WORK ITEM → Format the lines of the rows below as a Markdown table with the columns "No." and "Text," starting at the beginning of the rows and going on through the line containing "deportivo de La Molineta, tras un primer int". Number each line, skip any blank lines, and leave the pictures out.
──────── PROVIDED MATERIAL
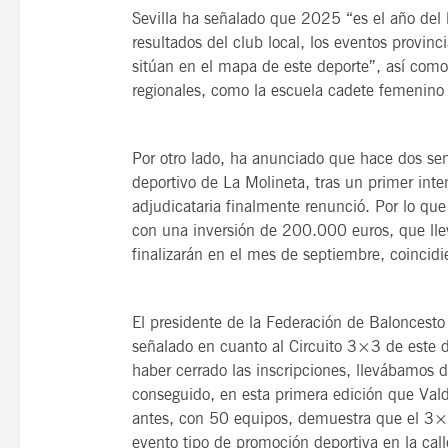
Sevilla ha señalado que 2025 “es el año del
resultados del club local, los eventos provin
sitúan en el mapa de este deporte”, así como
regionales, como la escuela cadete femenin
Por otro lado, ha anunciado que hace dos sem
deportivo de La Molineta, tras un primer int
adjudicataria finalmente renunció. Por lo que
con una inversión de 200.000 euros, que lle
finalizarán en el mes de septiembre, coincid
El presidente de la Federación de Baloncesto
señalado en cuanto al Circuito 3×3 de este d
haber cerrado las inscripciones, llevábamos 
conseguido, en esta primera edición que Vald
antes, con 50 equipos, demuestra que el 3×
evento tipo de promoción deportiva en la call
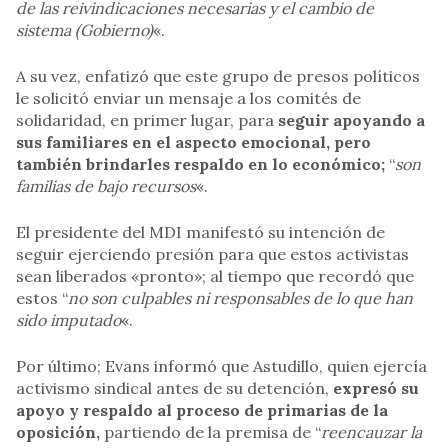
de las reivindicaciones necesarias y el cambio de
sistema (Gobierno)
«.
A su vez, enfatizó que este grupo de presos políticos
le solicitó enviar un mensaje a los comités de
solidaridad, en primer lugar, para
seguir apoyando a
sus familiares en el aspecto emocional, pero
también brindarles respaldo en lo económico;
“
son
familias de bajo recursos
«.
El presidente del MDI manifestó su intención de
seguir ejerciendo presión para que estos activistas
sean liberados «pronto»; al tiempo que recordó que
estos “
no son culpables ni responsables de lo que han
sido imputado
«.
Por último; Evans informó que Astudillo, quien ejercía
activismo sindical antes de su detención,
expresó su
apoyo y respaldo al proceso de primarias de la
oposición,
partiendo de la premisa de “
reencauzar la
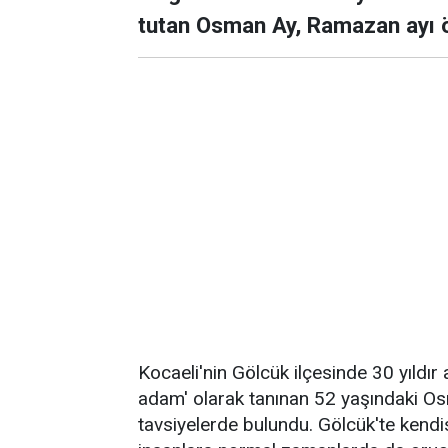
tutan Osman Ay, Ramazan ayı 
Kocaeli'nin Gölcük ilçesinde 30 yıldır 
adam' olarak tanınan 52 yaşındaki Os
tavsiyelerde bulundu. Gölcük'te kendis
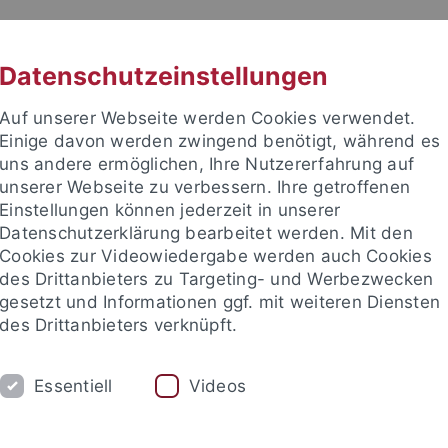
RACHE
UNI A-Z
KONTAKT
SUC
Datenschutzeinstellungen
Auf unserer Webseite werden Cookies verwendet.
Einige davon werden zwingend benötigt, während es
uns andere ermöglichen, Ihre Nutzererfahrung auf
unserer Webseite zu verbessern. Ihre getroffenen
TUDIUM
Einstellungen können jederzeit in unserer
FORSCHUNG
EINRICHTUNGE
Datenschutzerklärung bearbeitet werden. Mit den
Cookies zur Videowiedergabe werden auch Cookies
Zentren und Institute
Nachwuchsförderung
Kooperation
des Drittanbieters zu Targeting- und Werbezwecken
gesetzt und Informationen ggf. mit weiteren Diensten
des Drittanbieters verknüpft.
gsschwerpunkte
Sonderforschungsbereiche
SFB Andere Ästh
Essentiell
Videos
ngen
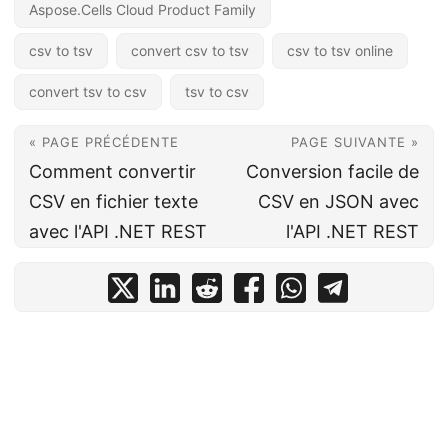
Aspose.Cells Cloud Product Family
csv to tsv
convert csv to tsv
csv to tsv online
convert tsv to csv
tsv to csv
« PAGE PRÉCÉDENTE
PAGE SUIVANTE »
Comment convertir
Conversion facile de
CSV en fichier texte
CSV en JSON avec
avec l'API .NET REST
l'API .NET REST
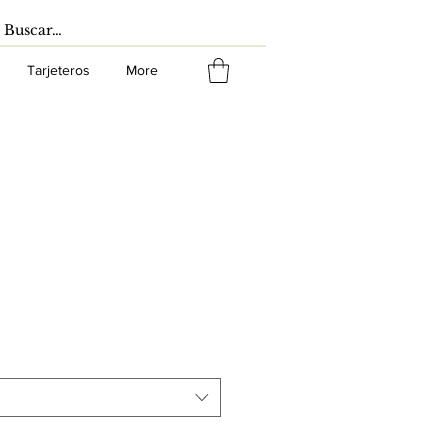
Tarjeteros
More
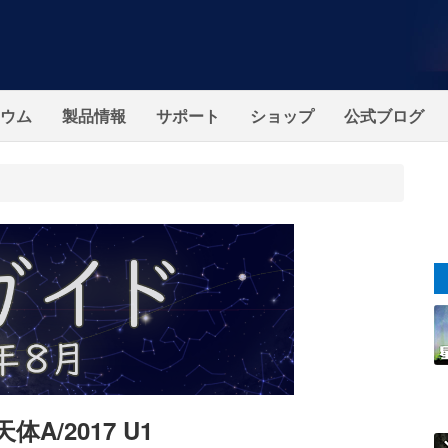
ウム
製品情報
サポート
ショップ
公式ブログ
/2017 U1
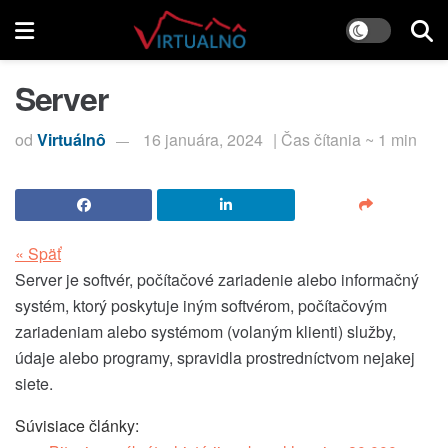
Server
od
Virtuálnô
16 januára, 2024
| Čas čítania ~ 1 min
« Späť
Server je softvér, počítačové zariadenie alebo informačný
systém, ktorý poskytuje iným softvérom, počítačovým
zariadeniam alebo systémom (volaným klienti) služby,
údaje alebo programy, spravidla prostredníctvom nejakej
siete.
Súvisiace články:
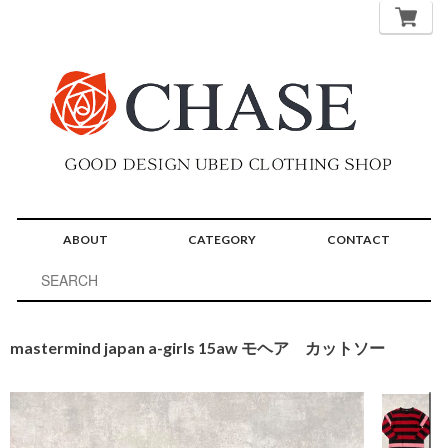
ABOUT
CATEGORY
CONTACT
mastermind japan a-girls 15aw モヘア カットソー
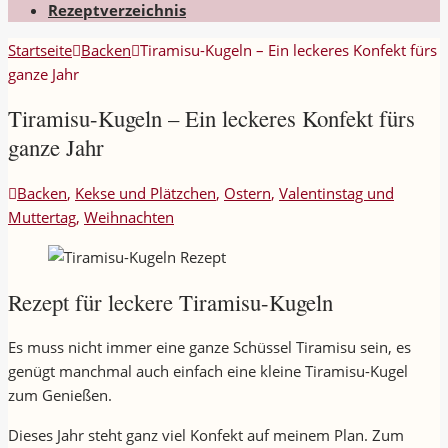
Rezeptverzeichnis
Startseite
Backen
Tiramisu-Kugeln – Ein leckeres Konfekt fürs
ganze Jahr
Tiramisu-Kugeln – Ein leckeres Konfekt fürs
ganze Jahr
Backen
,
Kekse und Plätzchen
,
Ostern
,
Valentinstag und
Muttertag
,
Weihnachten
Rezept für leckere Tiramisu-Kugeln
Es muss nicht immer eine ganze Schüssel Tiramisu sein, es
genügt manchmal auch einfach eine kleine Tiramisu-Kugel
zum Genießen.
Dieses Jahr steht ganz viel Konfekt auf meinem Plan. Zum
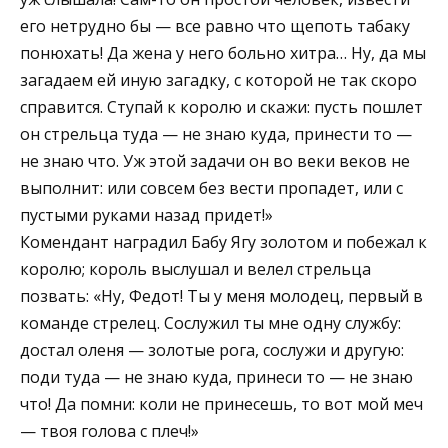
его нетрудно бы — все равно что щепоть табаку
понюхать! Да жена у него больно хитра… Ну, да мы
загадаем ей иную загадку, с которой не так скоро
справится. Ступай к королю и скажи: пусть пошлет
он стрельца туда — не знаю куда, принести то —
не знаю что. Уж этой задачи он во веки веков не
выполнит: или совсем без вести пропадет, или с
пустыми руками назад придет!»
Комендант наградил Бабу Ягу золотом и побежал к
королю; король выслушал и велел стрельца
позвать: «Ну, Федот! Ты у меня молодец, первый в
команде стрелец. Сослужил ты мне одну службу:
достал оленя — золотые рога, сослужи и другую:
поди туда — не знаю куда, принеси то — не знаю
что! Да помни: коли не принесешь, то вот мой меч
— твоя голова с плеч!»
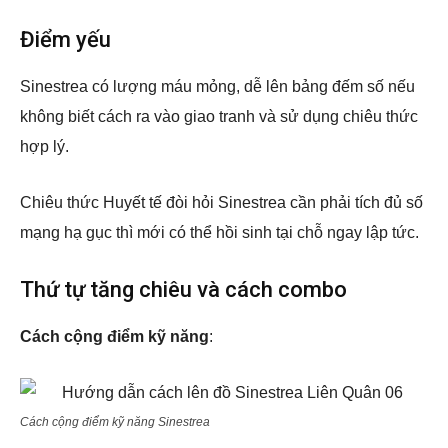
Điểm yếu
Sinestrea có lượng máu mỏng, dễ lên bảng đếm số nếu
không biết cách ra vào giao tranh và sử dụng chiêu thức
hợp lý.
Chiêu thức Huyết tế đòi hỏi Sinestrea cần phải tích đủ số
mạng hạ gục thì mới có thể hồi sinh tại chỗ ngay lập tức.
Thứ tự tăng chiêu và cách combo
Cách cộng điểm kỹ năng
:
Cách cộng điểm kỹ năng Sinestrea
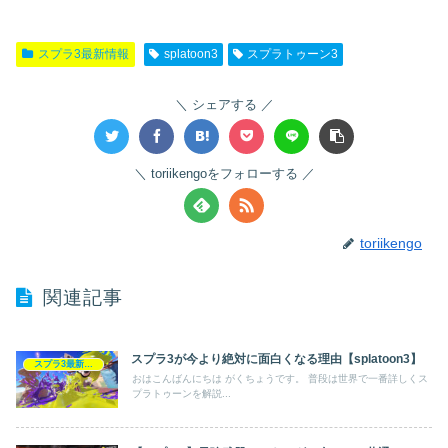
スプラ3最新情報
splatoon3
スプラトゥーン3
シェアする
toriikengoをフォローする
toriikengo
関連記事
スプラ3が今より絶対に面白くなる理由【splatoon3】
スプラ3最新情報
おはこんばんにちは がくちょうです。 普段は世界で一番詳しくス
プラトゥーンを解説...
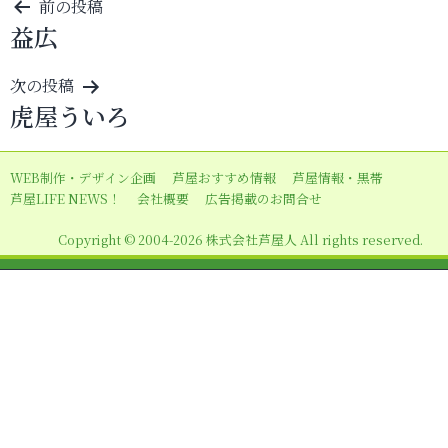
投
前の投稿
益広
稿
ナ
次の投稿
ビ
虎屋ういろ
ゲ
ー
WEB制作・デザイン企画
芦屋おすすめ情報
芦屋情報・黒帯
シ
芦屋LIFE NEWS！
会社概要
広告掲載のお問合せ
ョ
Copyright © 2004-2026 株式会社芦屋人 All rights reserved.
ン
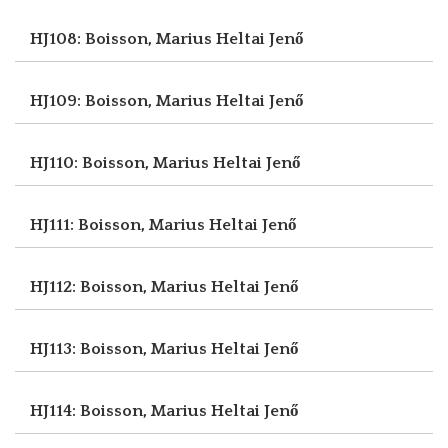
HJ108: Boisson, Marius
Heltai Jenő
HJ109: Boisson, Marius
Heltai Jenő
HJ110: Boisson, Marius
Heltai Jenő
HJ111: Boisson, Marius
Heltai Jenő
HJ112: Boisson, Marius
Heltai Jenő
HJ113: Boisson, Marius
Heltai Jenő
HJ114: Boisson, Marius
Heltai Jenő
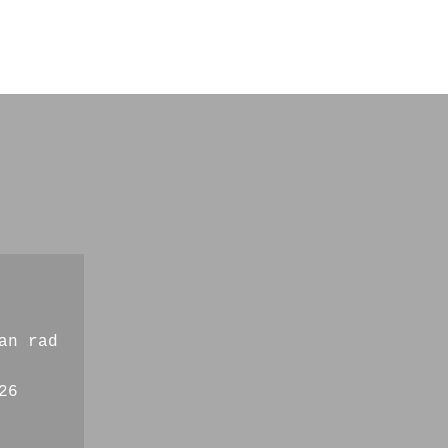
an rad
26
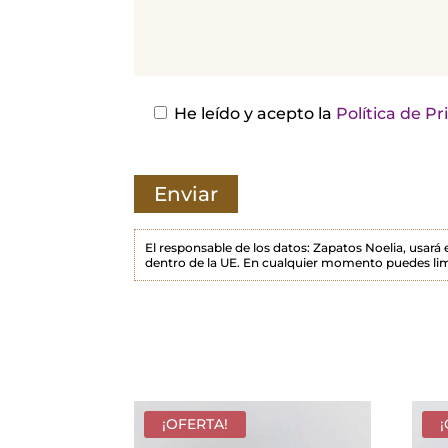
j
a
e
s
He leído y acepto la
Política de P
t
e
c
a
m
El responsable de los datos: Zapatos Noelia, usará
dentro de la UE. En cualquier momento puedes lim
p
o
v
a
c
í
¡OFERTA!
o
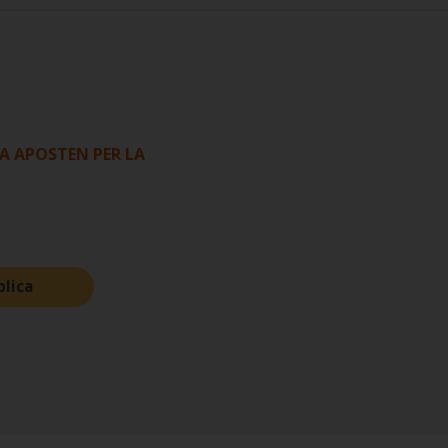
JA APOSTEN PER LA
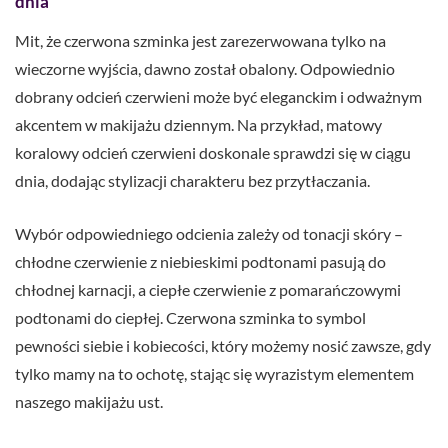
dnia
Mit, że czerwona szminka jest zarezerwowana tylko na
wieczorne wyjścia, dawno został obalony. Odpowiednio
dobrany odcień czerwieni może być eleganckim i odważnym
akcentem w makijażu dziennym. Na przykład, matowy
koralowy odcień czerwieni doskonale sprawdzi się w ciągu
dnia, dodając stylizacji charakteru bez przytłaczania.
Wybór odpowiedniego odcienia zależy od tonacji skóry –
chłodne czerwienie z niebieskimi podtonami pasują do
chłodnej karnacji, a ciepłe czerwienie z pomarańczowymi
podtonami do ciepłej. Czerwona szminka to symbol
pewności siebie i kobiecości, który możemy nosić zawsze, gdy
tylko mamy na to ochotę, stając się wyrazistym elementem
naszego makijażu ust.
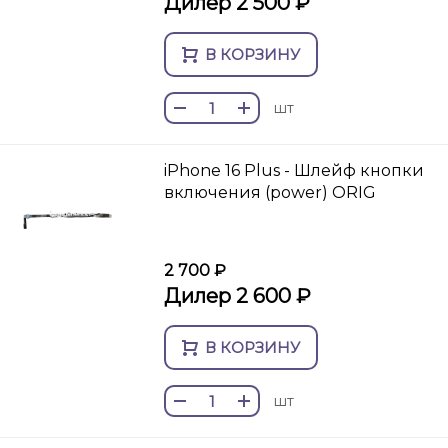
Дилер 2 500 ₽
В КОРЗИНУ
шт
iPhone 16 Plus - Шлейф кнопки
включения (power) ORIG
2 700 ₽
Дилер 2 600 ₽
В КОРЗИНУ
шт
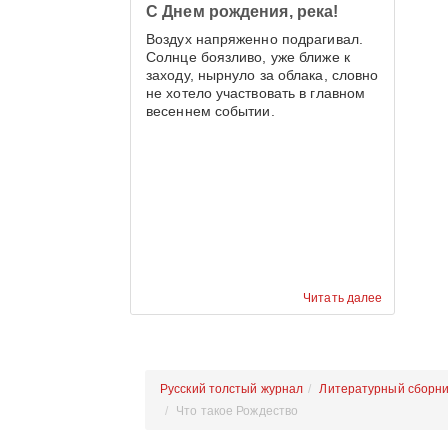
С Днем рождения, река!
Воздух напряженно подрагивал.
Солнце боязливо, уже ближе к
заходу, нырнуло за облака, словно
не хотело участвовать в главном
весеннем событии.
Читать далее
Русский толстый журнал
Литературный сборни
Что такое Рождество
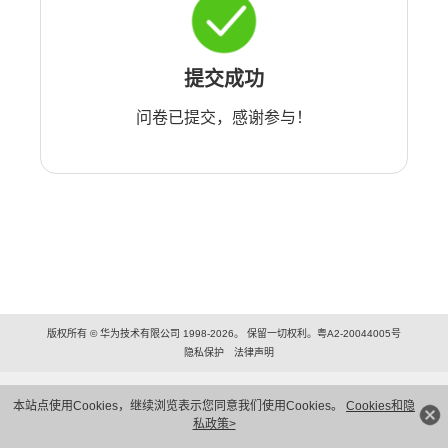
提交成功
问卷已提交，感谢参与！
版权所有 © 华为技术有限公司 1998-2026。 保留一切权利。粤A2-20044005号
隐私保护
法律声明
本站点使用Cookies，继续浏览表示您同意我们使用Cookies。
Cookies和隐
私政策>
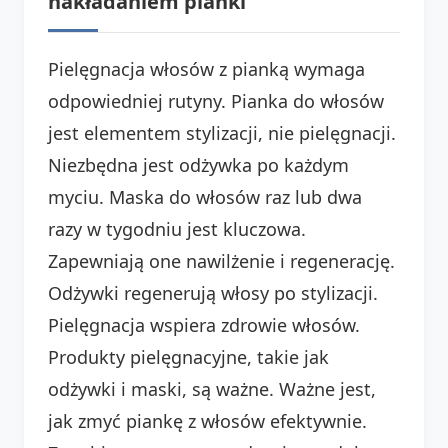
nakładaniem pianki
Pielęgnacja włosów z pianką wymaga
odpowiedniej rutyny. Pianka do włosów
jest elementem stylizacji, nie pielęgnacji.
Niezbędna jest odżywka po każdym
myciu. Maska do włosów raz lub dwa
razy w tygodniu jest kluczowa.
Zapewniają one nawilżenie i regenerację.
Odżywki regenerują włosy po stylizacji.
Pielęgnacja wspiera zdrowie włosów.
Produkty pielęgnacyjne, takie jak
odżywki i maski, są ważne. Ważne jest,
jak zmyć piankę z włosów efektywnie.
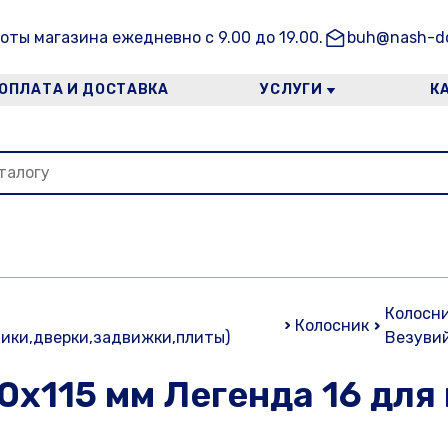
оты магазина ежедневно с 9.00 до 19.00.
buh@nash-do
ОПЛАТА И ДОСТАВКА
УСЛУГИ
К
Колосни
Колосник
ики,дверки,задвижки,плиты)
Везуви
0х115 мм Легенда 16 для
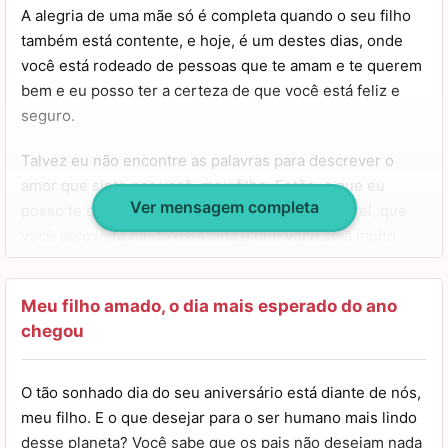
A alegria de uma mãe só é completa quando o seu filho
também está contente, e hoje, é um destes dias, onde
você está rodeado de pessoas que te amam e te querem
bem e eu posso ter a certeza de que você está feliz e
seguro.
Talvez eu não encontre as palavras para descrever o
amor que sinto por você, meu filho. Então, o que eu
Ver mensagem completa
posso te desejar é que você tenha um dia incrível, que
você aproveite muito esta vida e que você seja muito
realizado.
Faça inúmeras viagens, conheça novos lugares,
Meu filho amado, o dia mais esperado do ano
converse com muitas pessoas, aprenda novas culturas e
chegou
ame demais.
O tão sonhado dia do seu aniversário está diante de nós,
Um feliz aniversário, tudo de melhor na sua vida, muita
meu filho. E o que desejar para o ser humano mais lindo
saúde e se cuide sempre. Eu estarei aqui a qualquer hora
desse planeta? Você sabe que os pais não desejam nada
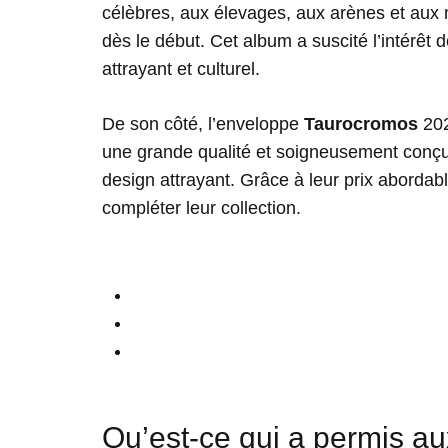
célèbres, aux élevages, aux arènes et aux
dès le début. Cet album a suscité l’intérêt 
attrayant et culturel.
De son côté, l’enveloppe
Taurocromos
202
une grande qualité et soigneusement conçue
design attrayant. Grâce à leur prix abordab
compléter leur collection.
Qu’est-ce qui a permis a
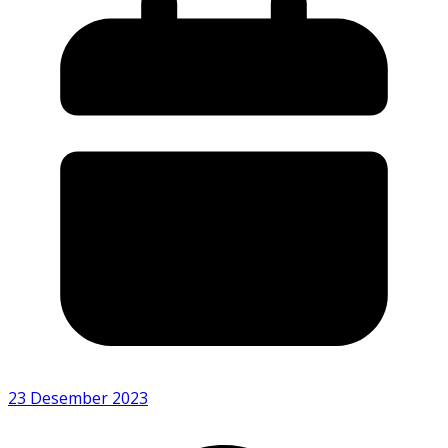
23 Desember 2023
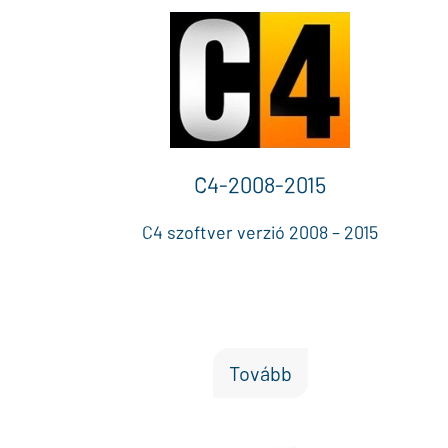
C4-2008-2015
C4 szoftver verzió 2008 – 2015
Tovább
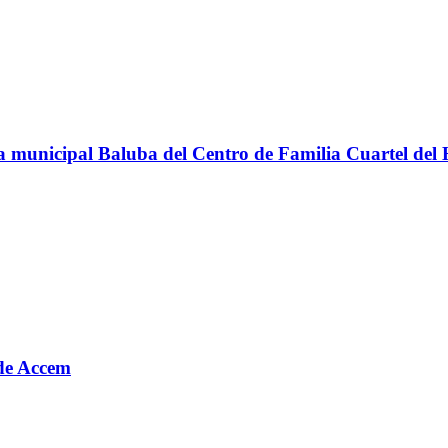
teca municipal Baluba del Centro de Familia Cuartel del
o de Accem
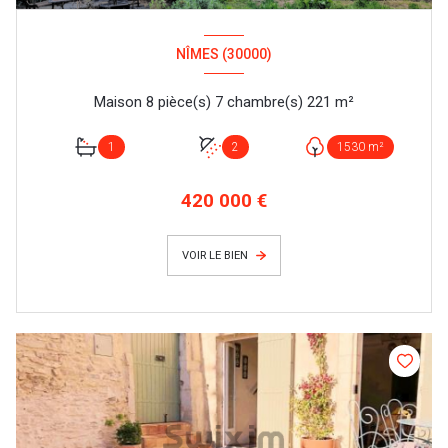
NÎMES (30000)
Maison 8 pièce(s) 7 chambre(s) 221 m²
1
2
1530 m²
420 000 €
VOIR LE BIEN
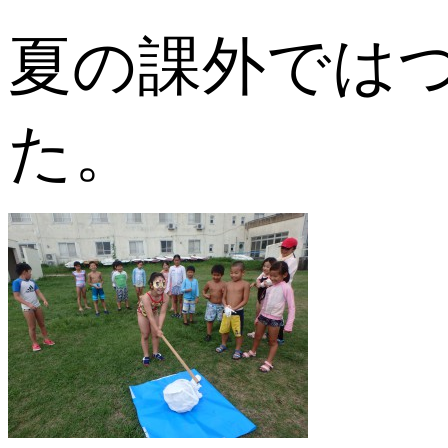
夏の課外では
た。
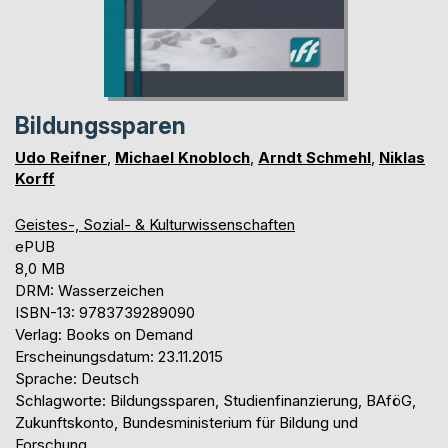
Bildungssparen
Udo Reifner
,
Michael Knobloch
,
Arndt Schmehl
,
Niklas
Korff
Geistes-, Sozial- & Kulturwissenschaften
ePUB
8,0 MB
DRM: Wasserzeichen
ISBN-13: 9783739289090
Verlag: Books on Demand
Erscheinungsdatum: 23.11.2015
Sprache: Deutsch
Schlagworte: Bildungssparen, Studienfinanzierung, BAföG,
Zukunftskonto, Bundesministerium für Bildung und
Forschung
────────────────
PROBLEM SOLUTION →
| No. | Text |
|---|---|
| 1 | Sevilla ha señalado que 2025 “es el año del |
| 2 | resultados del club local, los eventos provin |
| 3 | sitúan en el mapa de este deporte”, así como |
| 4 | regionales, como la escuela cadete femenin |
| 5 | Por otro lado, ha anunciado que hace dos sem |
| 6 | deportivo de La Molineta, tras un primer int |